Born in 1886 in Sydney, Kellerman was afflicted with a type of paralysis that kept her isolated and in leg braces until her doctor prescribed swimming as therapy when she was seven. She took joy in the little differences she noticed in her legs as she swam, and as her legs and fitness improved she began to swim competitively.
Kellerman’s family was finding it hard to make ends meet when she and her sister went to look for jobs at the local aquarium in Melbourne. Her sister joked that Kellerman should perform with the fish. Kellerman proposed the idea and was hired. Soon after she acquired a long glittery mermaid tail and earned the nickname “Mermaid.”

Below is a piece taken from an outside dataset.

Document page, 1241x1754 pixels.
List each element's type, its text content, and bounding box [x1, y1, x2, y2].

In 1904 Kellerman and her father moved to England, where she announced that she would swim a section of the Thames. She dove into the dirty water and did the 42-kilometer swim. No man had ever made this attempt. The next day she was on the front page of the daily newspaper with the name “Australian Mermaid.”
Three years later Kellerman headed to Chicago, where she continued to entertain and became the highest-paid vaudeville star in the US. Her father appointed a new manager, Jimmie Sullivan. They eventually fell in love and moved to Boston.

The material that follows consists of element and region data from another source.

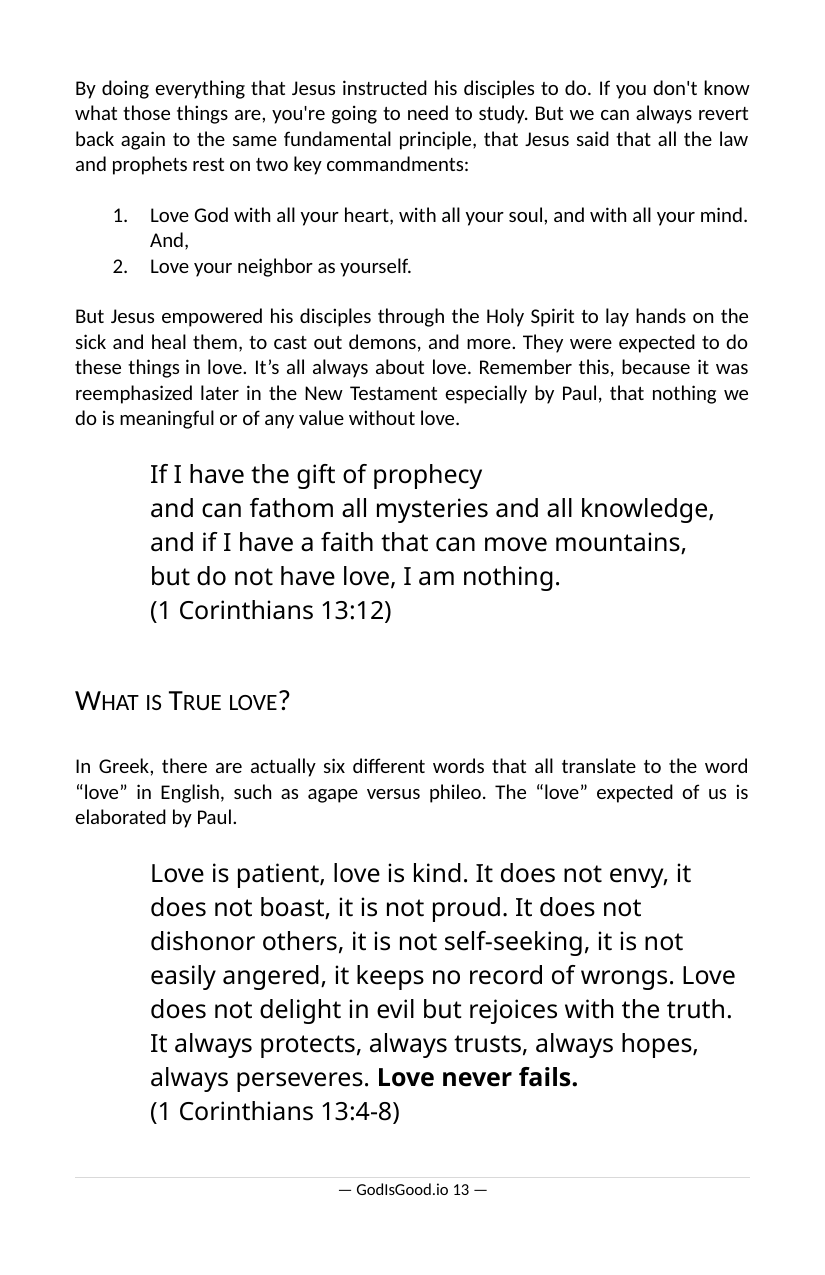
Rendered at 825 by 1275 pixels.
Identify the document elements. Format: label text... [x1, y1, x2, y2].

text But Jesus empowered his disciples through the Holy Spirit to lay hands on the sick and heal them, to cast out demons, and more. They were expected to do these things in love. It’s all always about love. Remember this, because it was reemphasized later in the New Testament especially by Paul, that nothing we do is meaningful or of any value without love. [75, 304, 750, 431]
text In Greek, there are actually six different words that all translate to the word “love” in English, such as agape versus phileo. The “love” expected of us is elaborated by Paul. [75, 754, 750, 830]
text By doing everything that Jesus instructed his disciples to do. If you don't know what those things are, you're going to need to study. But we can always revert back again to the same fundamental principle, that Jesus said that all the law and prophets rest on two key commandments: [75, 75, 750, 177]
text What is True love? [75, 682, 750, 718]
list Love God with all your heart, with all your soul, and with all your mind. And, [112, 202, 750, 253]
list Love your neighbor as yourself. [112, 253, 750, 278]
text Love is patient, love is kind. It does not envy, it does not boast, it is not proud. It does not dishonor others, it is not self-seeking, it is not easily angered, it keeps no record of wrongs. Love does not delight in evil but rejoices with the truth. It always protects, always trusts, always hopes, always perseveres. Love never fails. (1 Corinthians 13:4-8) [150, 855, 750, 1128]
text If I have the gift of prophecy and can fathom all mysteries and all knowledge, and if I have a faith that can move mountains, but do not have love, I am nothing. (1 Corinthians 13:12) [150, 456, 750, 627]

An early champion for women’s rights, Kellerman was very much responsible for the modern-day one-piece swimsuit. At the time, women were expected to swim in bathing gowns and forbidden to show any bare leg. Finding the gowns constricting, she started performing in a skin-tight unitard, and then a bathing suit. She was arrested for her swimwear in Boston but managed to have the case dismissed by proving to the judge how previous swim outfits were too restrictive. Her risqué new look end up becoming the height of fashion. Harvard University Professor Dudley Sargent, who had been researching the female body for 25 years, believed that Kellerman was the first woman whose form was almost as perfect as that of the Venus De Milo. He was so sure that he pulled her onstage at Harvard in her bathing suit and declared to his students that she was the real “perfect woman.” She preferred to be known for her capabilities and fitness and expressed that she did not want “to be known as just a pretty fish.”

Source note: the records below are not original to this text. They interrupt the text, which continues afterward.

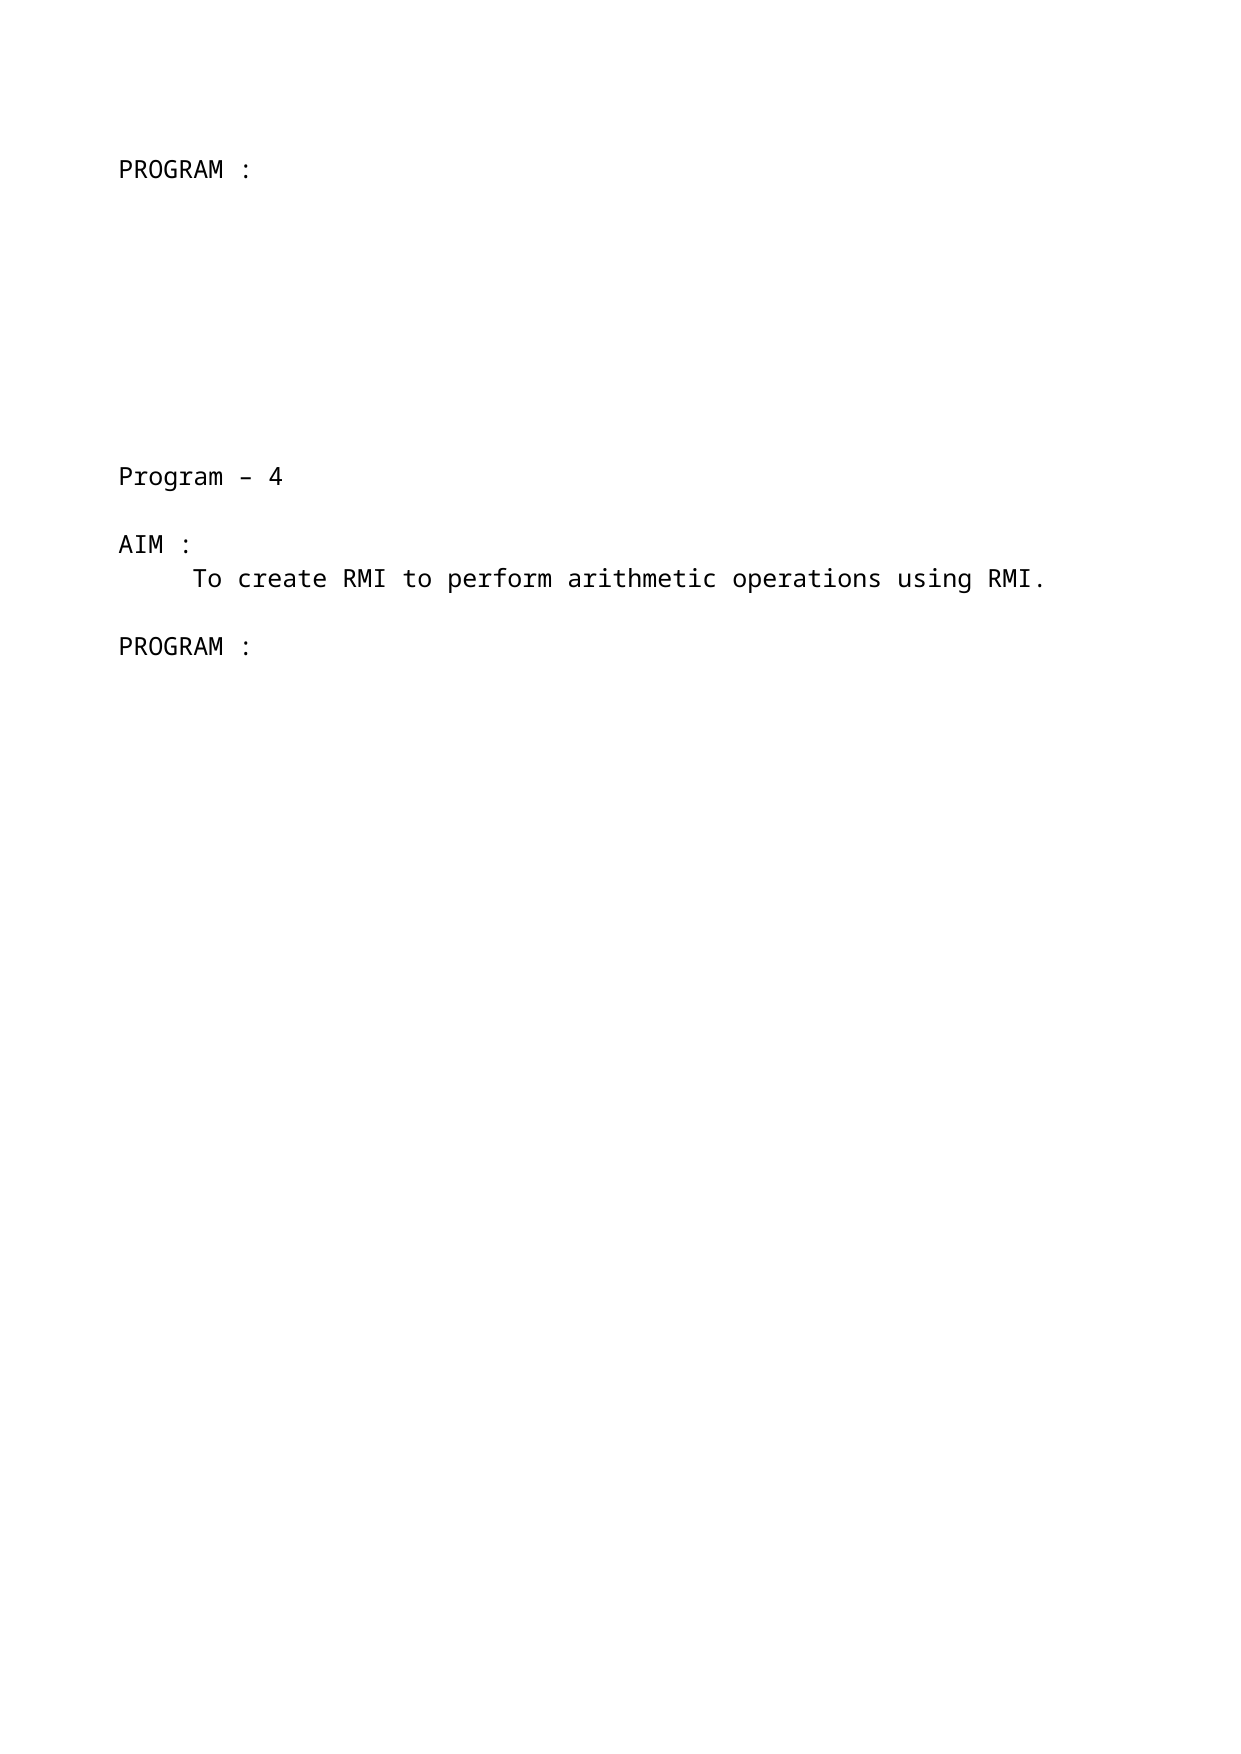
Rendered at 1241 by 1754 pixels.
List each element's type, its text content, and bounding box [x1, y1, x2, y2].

text To create RMI to perform arithmetic operations using RMI. [118, 561, 1122, 595]
text PROGRAM : [118, 152, 1122, 186]
text PROGRAM : [118, 629, 1122, 663]
text AIM : [118, 527, 1122, 561]
text Program – 4 [118, 459, 1122, 493]
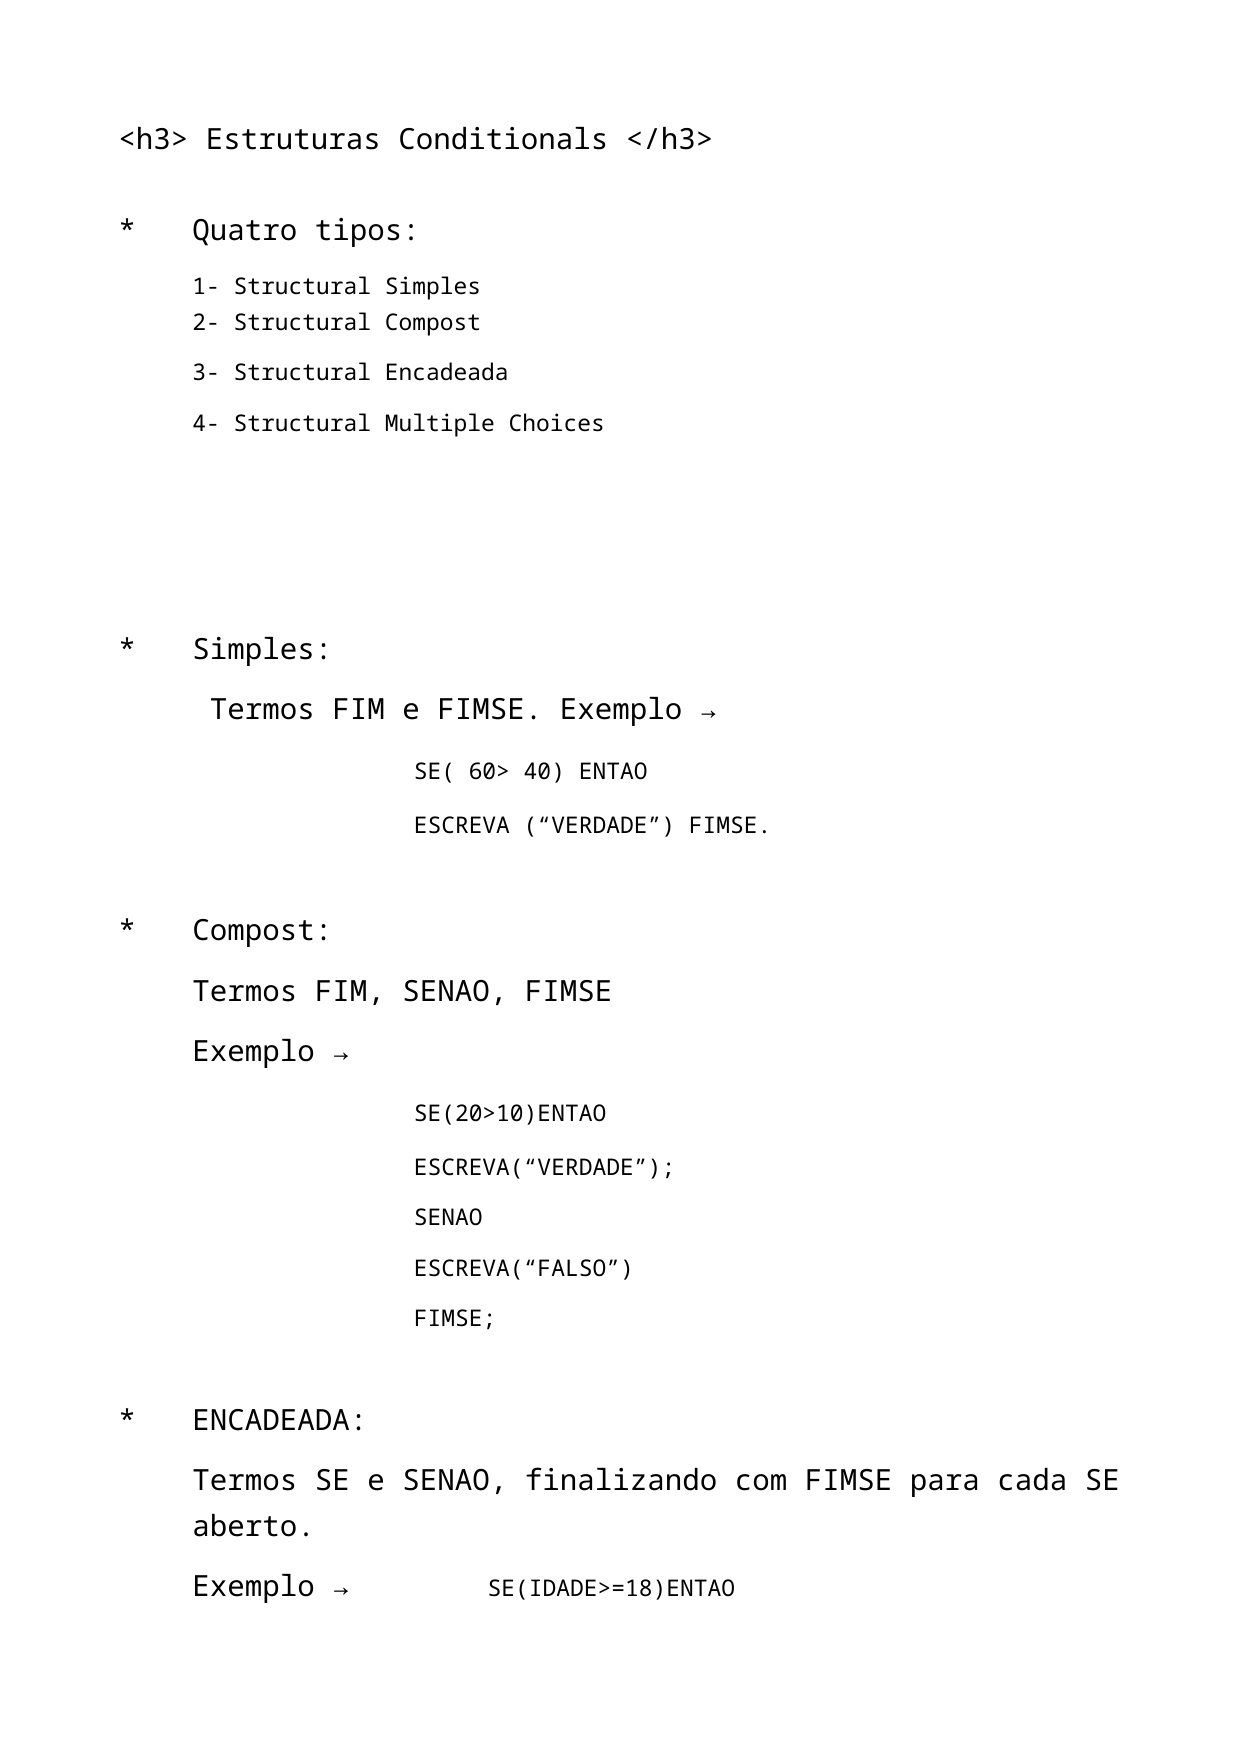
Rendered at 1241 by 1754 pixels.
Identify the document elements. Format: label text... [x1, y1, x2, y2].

Kellerman’s first major movie, Neptune’s Daughter, was produced in 1914. Two years later she starred in the film A Daughter of the Gods, the first million-dollar movie, in which she appeared as a nude goddess. The movie was a roaring success, and featured 150 “mermaids” all trained by Kellerman. She performed dangerous stunts such as diving with crocodiles (and made everyone in the cast keep these stunts secret from her husband until the movie’s premiere!). Kellerman went on to perform with the likes of Grace Kelly and Coco Chanel. In 1937 she moved to Florida and worked with many charities, even advising President Roosevelt on exercises for his polio-affected leg. She eventually returned to Australia to live by the Great Barrier Reef and humorous legends unfurled of a Kellerman who swam through shark-infested waters to do her shopping and hitched rides back on local boats.
With the 1952 movie production Million Dollar Mermaid, Kellerman was once again the center of attention. She said little about the movie except that the actress who portrayed her was beautiful (though she didn’t care much for anything below her neck). This beautiful actress was, of course, Esther Williams.
A trailblazer for women’s rights, the first woman to wear a tail, fitness and health pioneer, vaudeville star, and endless inspiration to water-loving performers like me, Annette Kellerman was the quintessential all-around mermaid. She passed away in 1975, but her legacy lives on as more and more people slip on tails and take to the water to live out their own dreams.